*** Opening of Excerpt ***

Born in January 1849 at Stithians, Redruth, Cornwall, Wright was the son of a clergyman, the Rev. Francis Hill Arbuthnot Wright. In 1881, Wright, aged 32, was a painter and was living with his parents at Pendleton. His father was then Vicar of St Paul's, Paddington.

Wright contributed caricatures to Vanity Fair under the pseudonym "Stuff" and also worked for the Illustrated London News. He served as a war correspondent in Tripoli and with Tōgō's navy and wrote books about his experiences overseas, which he illustrated.

Wright participated in the looting of Benin City during the British Benin Expedition of 1897.

==Personal life==
In 1884, Wright married Marie Eliza Willows in Croydon.

*** Close of Excerpt ***

### What to work on:
a: Quote verbatim the part of the passage about Wright that begins with the words containing "Born in January" and ends with "Willows in Croydon.".
b: Extend the passage about Wright, picking up right after its final sentence.

*** Opening of Dataset ***

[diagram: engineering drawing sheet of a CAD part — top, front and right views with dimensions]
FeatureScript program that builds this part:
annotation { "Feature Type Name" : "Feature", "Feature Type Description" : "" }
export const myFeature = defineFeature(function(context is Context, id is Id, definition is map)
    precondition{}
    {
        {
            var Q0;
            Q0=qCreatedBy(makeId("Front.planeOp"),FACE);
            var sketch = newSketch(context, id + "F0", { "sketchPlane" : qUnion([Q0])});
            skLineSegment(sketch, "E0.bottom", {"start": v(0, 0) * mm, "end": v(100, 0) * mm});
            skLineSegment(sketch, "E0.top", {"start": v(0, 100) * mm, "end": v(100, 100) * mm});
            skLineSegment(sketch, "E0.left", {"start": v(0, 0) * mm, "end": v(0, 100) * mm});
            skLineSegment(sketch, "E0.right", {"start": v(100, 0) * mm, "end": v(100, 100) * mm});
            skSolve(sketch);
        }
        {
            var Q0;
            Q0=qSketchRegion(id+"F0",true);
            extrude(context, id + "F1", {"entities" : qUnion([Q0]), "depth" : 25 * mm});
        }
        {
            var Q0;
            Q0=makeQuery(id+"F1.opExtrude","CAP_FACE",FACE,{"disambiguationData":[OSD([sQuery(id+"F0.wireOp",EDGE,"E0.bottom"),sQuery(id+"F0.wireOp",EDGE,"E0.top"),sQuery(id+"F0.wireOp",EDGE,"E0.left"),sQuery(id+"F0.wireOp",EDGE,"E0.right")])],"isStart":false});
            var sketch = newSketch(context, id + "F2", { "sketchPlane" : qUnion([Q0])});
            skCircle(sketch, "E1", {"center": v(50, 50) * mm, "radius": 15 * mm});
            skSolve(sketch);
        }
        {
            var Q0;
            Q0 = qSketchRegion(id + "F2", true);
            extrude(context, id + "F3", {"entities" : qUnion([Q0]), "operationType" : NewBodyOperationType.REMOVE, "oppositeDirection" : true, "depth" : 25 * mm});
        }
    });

*** Close of Dataset ***

### Per-task answers:
a:
Born in January 1849 at Stithians, Redruth, Cornwall, Wright was the son of a clergyman, the Rev. Francis Hill Arbuthnot Wright. In 1881, Wright, aged 32, was a painter and was living with his parents at Pendleton. His father was then Vicar of St Paul's, Paddington.

Wright contributed caricatures to Vanity Fair under the pseudonym "Stuff" and also worked for the Illustrated London News. He served as a war correspondent in Tripoli and with Tōgō's navy and wrote books about his experiences overseas, which he illustrated.

Wright participated in the looting of Benin City during the British Benin Expedition of 1897.

==Personal life==
In 1884, Wright married Marie Eliza Willows in Croydon.

b:
At the census of 1901, Wright was living at Roxborough Park, Harrow on the Hill, with his wife, Marie Seppings Wright, and children Frank, 15, Nellie, 14, and Stamford, 7. He gave his occupation as War Correspondent and the family had a cook and housemaid.

On 6 October 1927, Wright married secondly Charlotte Yellowley Loftus Brock at the Church of St Barnabas, Pimlico.

He died at his home in Bosham on 7 February 1937.

==Selected publications==
- With Togo: The Story of Seven Months' Active Service Under His Command (London: Hurst and Blackett, 1905)
- Two Years Under the Crescent (1913; reprinted by Palala Press, 2015, ISBN 978-1347251775)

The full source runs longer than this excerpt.